→ What is being asked: Replace "chart" with "graph" in the records, starting at the line that contains "Reading left to" and ending at the end of the records, and change nothing else. Give back only those lines, without the pictures.

**** Supplied data ****

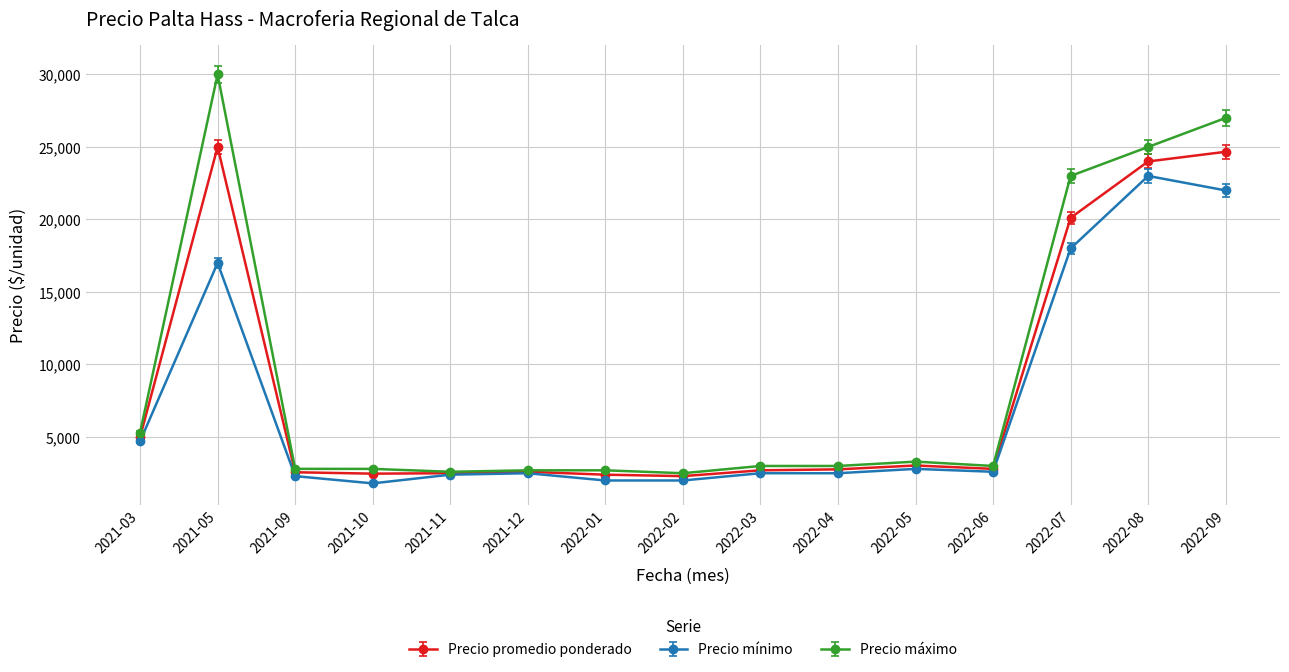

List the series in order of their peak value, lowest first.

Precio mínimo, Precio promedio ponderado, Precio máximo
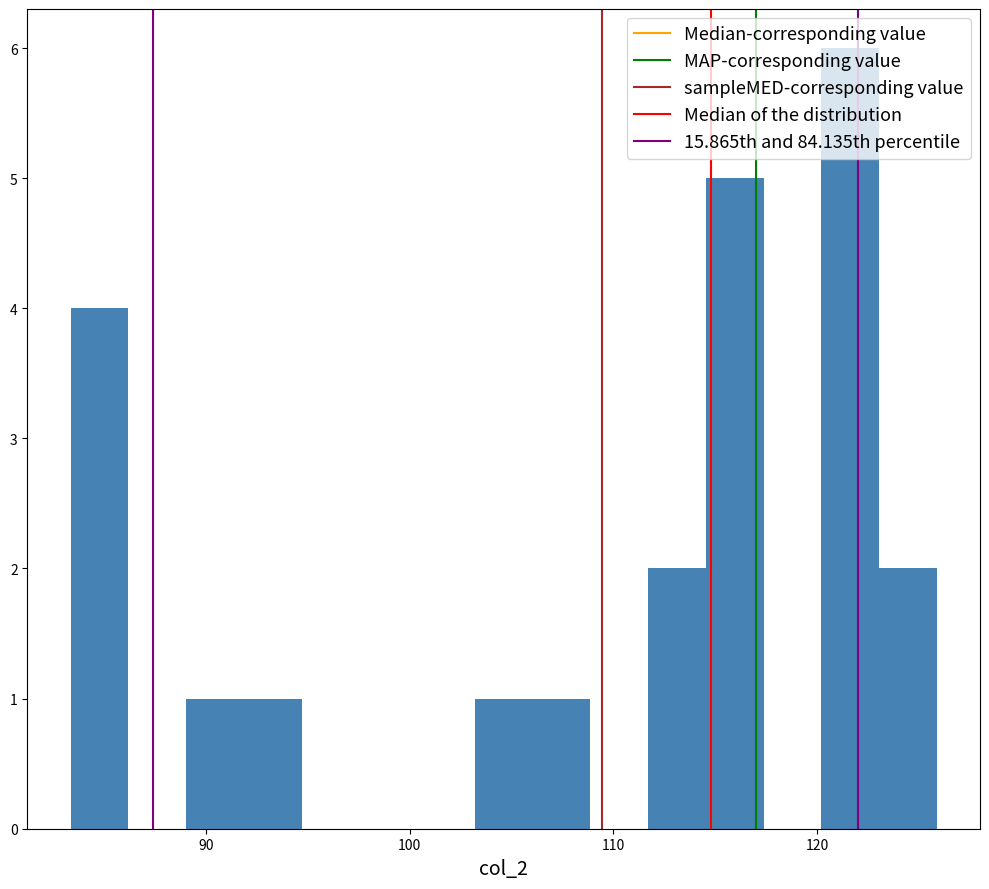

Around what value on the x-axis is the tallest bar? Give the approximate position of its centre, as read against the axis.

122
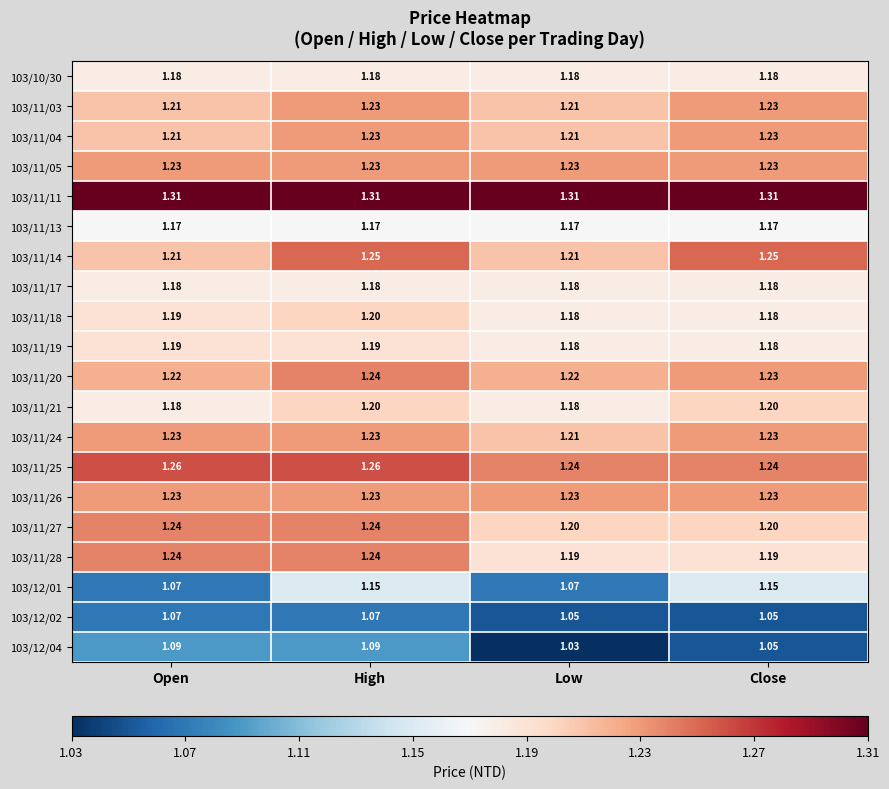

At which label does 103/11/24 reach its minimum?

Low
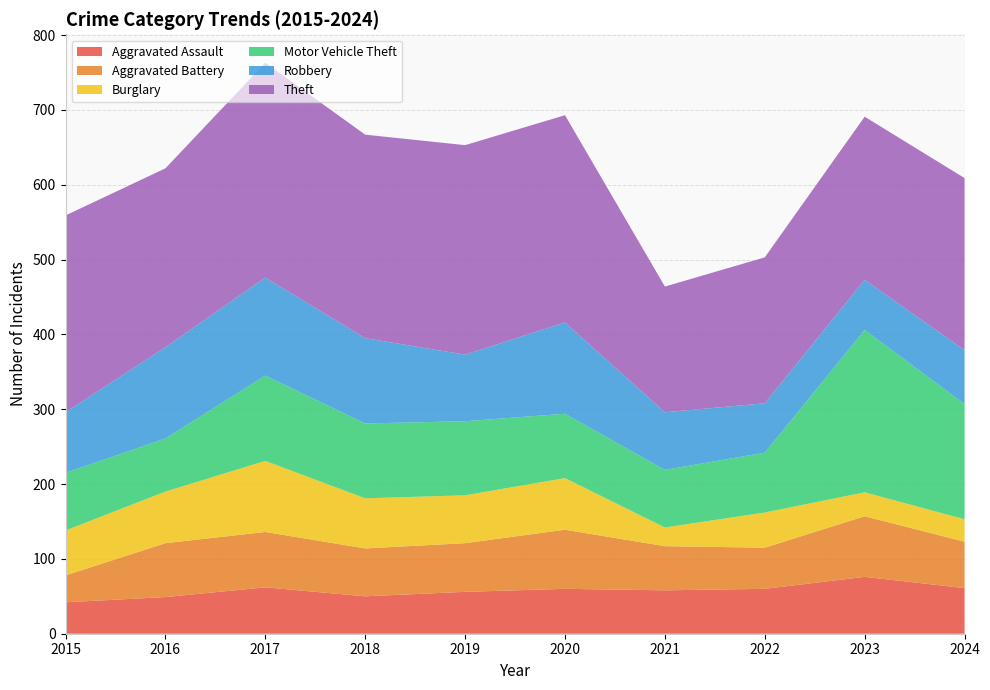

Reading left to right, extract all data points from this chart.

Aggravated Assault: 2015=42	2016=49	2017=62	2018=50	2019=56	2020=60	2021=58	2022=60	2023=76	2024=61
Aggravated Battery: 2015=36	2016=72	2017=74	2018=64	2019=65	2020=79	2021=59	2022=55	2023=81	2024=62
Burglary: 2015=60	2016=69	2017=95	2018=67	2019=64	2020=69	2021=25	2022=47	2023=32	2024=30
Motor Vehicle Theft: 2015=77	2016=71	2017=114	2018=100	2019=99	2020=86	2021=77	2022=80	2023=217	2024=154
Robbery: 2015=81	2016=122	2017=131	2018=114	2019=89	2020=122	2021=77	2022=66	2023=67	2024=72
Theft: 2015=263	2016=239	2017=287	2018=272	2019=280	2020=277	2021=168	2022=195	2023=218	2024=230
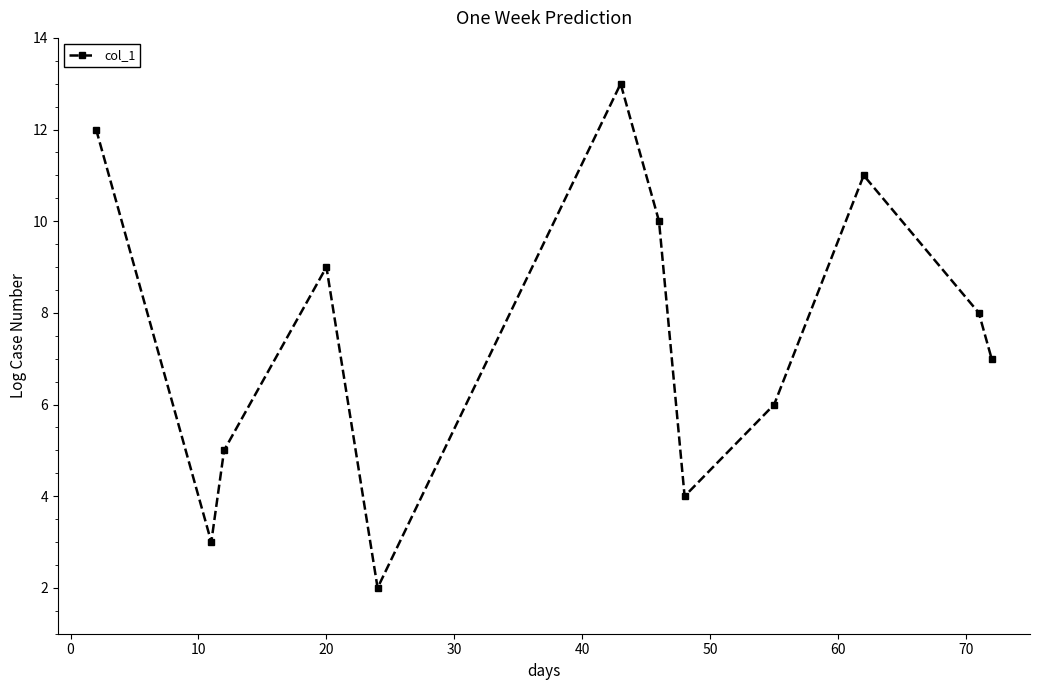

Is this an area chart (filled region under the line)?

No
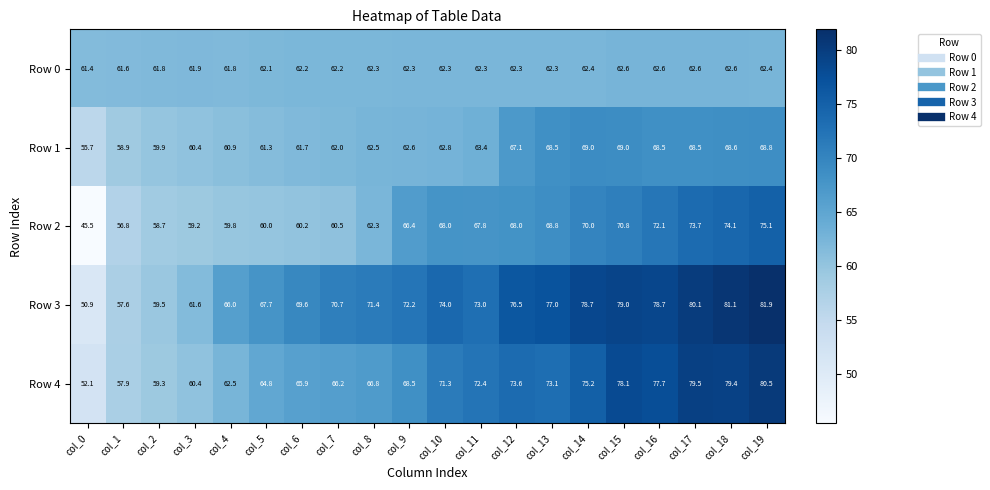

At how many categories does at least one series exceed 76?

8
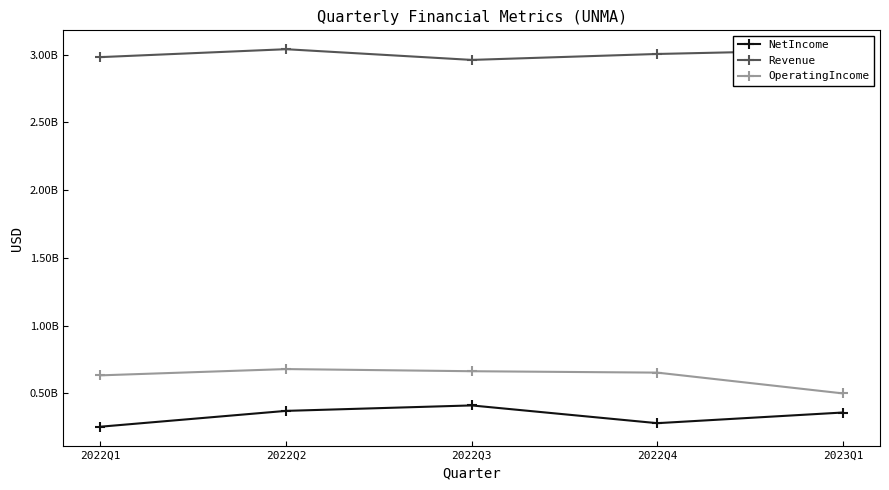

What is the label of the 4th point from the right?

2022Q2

****

→ Answer box:
Reading left to right, extract all data points from this graph.

Aggravated Assault: 2015=42	2016=49	2017=62	2018=50	2019=56	2020=60	2021=58	2022=60	2023=76	2024=61
Aggravated Battery: 2015=36	2016=72	2017=74	2018=64	2019=65	2020=79	2021=59	2022=55	2023=81	2024=62
Burglary: 2015=60	2016=69	2017=95	2018=67	2019=64	2020=69	2021=25	2022=47	2023=32	2024=30
Motor Vehicle Theft: 2015=77	2016=71	2017=114	2018=100	2019=99	2020=86	2021=77	2022=80	2023=217	2024=154
Robbery: 2015=81	2016=122	2017=131	2018=114	2019=89	2020=122	2021=77	2022=66	2023=67	2024=72
Theft: 2015=263	2016=239	2017=287	2018=272	2019=280	2020=277	2021=168	2022=195	2023=218	2024=230

Is this an area graph (filled region under the line)?

No

At how many categories does at least one series exceed 76?

8

What is the label of the 4th point from the right?

2022Q2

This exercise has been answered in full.